Stop at the line containing "że nawet proste": write out every line from the beginning of the entries up to and including it, minus the pictures.

━━━━━ Task input ━━━━━

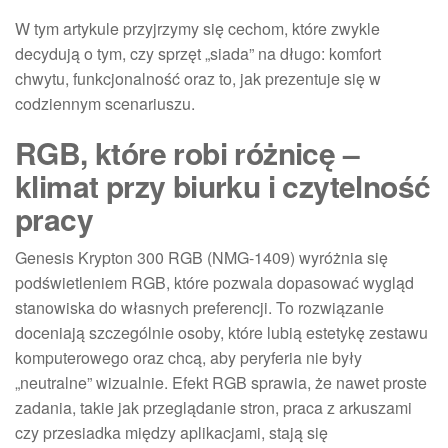
W tym artykule przyjrzymy się cechom, które zwykle
decydują o tym, czy sprzęt „siada” na długo: komfort
chwytu, funkcjonalność oraz to, jak prezentuje się w
codziennym scenariuszu.
RGB, które robi różnicę –
klimat przy biurku i czytelność
pracy
Genesis Krypton 300 RGB (NMG-1409) wyróżnia się
podświetleniem RGB, które pozwala dopasować wygląd
stanowiska do własnych preferencji. To rozwiązanie
doceniają szczególnie osoby, które lubią estetykę zestawu
komputerowego oraz chcą, aby peryferia nie były
„neutralne” wizualnie. Efekt RGB sprawia, że nawet proste
zadania, takie jak przeglądanie stron, praca z arkuszami
czy przesiadka między aplikacjami, stają się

━━━━━

# Solution:
W tym artykule przyjrzymy się cechom, które zwykle
decydują o tym, czy sprzęt „siada” na długo: komfort
chwytu, funkcjonalność oraz to, jak prezentuje się w
codziennym scenariuszu.
RGB, które robi różnicę –
klimat przy biurku i czytelność
pracy
Genesis Krypton 300 RGB (NMG-1409) wyróżnia się
podświetleniem RGB, które pozwala dopasować wygląd
stanowiska do własnych preferencji. To rozwiązanie
doceniają szczególnie osoby, które lubią estetykę zestawu
komputerowego oraz chcą, aby peryferia nie były
„neutralne” wizualnie. Efekt RGB sprawia, że nawet proste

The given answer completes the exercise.